Désirée jeta sa tête en arrière et rit.

  • Parce que lui, il n’est pas venu me chercher. Ce que tu fais, c’est ça l’amour, Caleb. Le vrai, le beau, le grand, celui qui fait mal. Celui qui te pousse à crever la dalle et à dormir dans le fossé.
  • Tu crois ? demanda Caleb, songeur.
  • Oh mais j’en suis sure même.
  • Et ton cancer ?

Caleb éprouva de la gêne en prononçant ce mot, effrayant et tabou. Désirée ouvrit la fermeture éclair de sa veste en cuir et se tourna vers lui.
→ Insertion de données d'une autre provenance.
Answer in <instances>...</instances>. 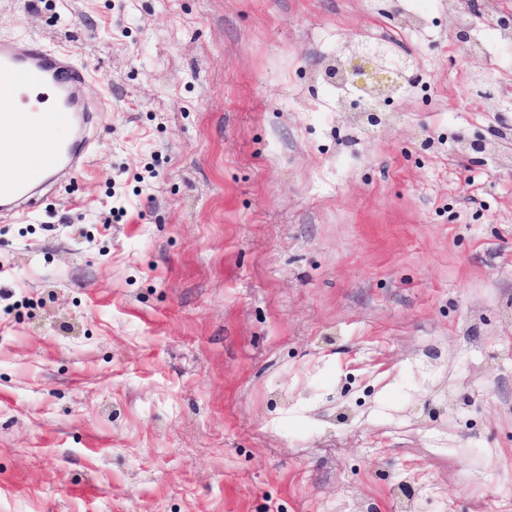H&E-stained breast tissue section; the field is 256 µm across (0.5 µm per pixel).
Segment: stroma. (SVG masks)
I'll return each mask as SVG.
<instances>
[{
	"mask_svg": "<svg viewBox=\"0 0 512 512\" xmlns=\"http://www.w3.org/2000/svg\"><path fill=\"white\" fill-rule=\"evenodd\" d=\"M474 24L489 54L443 0H0L97 109L0 219V512H512V109L473 81L512 101V51ZM374 29L417 67L372 134L319 75ZM431 347L471 396L434 419Z\"/></svg>",
	"mask_w": 512,
	"mask_h": 512,
	"instance_id": "35a3bbf8",
	"label": "stroma"
}]
</instances>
  • Disparu. J’aurais pu m’en payer des faux, tu sais. Mais j’ai préféré me payer ma moto.

De nouveau, Désirée rit. Elle riait beaucoup, elle avait dans le cœur quelque chose de très léger. Elle referma sa veste et bu son café. Derrière eux, les box commençaient à se remplir de touristes affamés et Rosa courrait d’une table à l’autre, sa cafetière dans la main.

Caleb sorti de son sac ce paquet de tabac à rouler qu’il avait acheté avec ses derniers dollars, pour tromper la faim. Il en roula une et la proposa une à Désirée, qui la déclina poliment. Caleb sortit fumer devant le diner, il s’adossa contre la façade et savoura chaque bouffée. Désormais chargé de nuages, le ciel menaçant s’assombrissait. Désirée le rejoint finalement à l’extérieur. Elle s’adossa à côté de lui, sans le regarder.

  • Ecoute, je remonte vers Syracuse maintenant, moi aussi faut que j’aille voir quelqu’un. J’aurais bien aimé t’emmener plus loin, mais j’ai bien peur que nos chemins se séparent, petit.
  • T’en as déjà bien assez fait comme ça, Désirée.
  • Je ne sais pas si tu sais où dormir ce soir, mais j’ai parlé à Rosa. Elle est un peu débordée aujourd’hui, et si tu l’aides à la plonge, elle te laissera dormir dans la vieille caravane derrière le restaurant.
  • T’es un ange, Désirée.

Caleb la serra dans ses bras et embrassa ses joues délicates. Elle lui rendit son étreinte, et se surpris à s’inquièter pour lui. Il devait avoir l’âge qu’aurait son fils aujourd’hui, si elle avait voulu des enfants. Mais elle avait choisi la liberté et la vitesse.

Assise sur sa moto, un pied encore à terre, Désirée lui glissa son numéro dans le creux de la main.

  • T’inquiète pas petit, je te fais pas du gringue. Mais si tu la retrouves, appelle-moi, d’accord ?
  • C’est promis. Prends soin de toi, Désirée.

De la main, il la salua alors qu’elle quittait le parking du diner. Elle souleva un nuage de poussière sur son passage et roula en direction du ciel tempétueux. Il regarda le noir de son blouson disparaitre dans la ligne d’horizon. Il éprouvait une certaine admiration pour cette femme, et de la reconnaissance. La simplicité de sa bonté avait réussi à rendre à Caleb un espoir, qu’il avait perdu en cours de route.